Link Search Menu Expand Document

Probit Regressions

A Probit regression is a statistical method for a best-fit line between a binary [0/1] outcome variable \(Y\) and any number of independent variables. Probit regressions follow a standard normal probability distribution and the predicted values are bounded between 0 and 1.

For more information about Probit, see Wikipedia: Probit.

Keep in Mind

  • The beta coefficients from a probit model are maximum likelihood estimations. They are not the marginal effect, as you would see in an OLS estimation. So you cannot interpret the beta coefficient as a marginal effect of \(X\) on \(Y\).
  • To obtain the marginal effect, you need to perform a post-estimation command to discover the marginal effect. In general, you can ‘eye-ball’ the marginal effect by dividing the probit beta coefficient by 2.5.

Implementations

Gretl

# Load auto data
open auto.gdt

# Run probit using the auto data, with mpg as the outcome variable
# and headroom, trunk, and weight as predictors
probit mpg const headroom trunk weight

Python

The statsmodels package has methods that can perform probit regressions.

# Use pip or conda to install pandas and statsmodels
import pandas as pd
import statsmodels.formula.api as smf

# Read in the data
df = pd.read_csv('https://vincentarelbundock.github.io/Rdatasets/csv/datasets/mtcars.csv',
                 index_col=0)

# Specify the model
mod = smf.probit('vs ~ mpg + cyl', data=df)

# Fit the model
res = mod.fit()

# Look at the results
res.summary()

# Compute marginal effects
marge_effect = res.get_margeff(at='mean', method='dydx')

# Show marginal effects
marge_effect.summary()

R

R can run a probit regression using the glm() function. However, to get marginal effects you will need to calculate them by hand or use a package. We will use the mfx package, although the margins package is another good option, which produces tidy model output.

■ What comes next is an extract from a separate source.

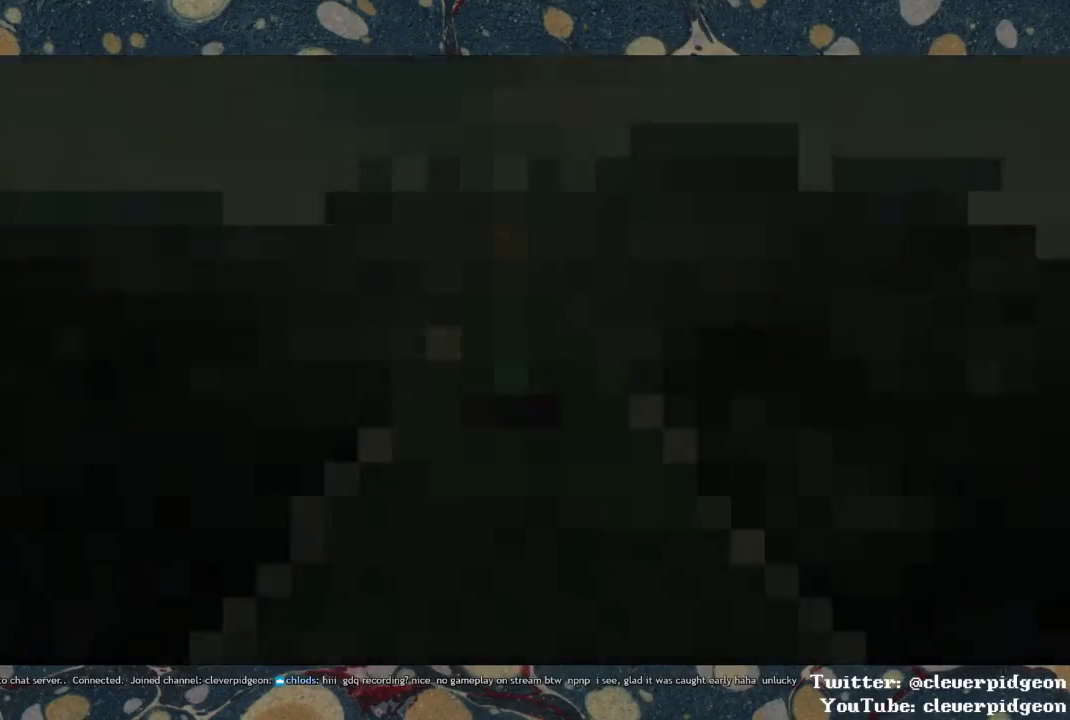
{"buttons": ["CROSS"], "left_stick": "center", "right_stick": "center", "events": []}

# If necessary, install the mfx package
# install.packages('mfx')
# mfx is only needed for the marginal effect, not the regression itself
library(mfx)

# Load mtcars data
data(mtcars)

# Use the glm() function to run probit
# Here we are predicting engine type using 
# miles per gallon and number of cylinders as predictors
my_probit <- glm(vs ~ mpg + cyl, data = mtcars,
                family = binomial(link = 'probit'))
# The family argument says we are working with binary data
# and using a probit link function (rather than, say, logit)

# The results
summary(my_probit)

# Marginal effects
probitmfx(vs ~ mpg + cyl, data = mtcars)

Stata

* Load auto data
sysuse auto.dta

* Probi Estimation
probit foreign mpg weight headroom trunk

* Recover the Marginal Effects (Beta Coefficient in OLS)
margins, dydx(*)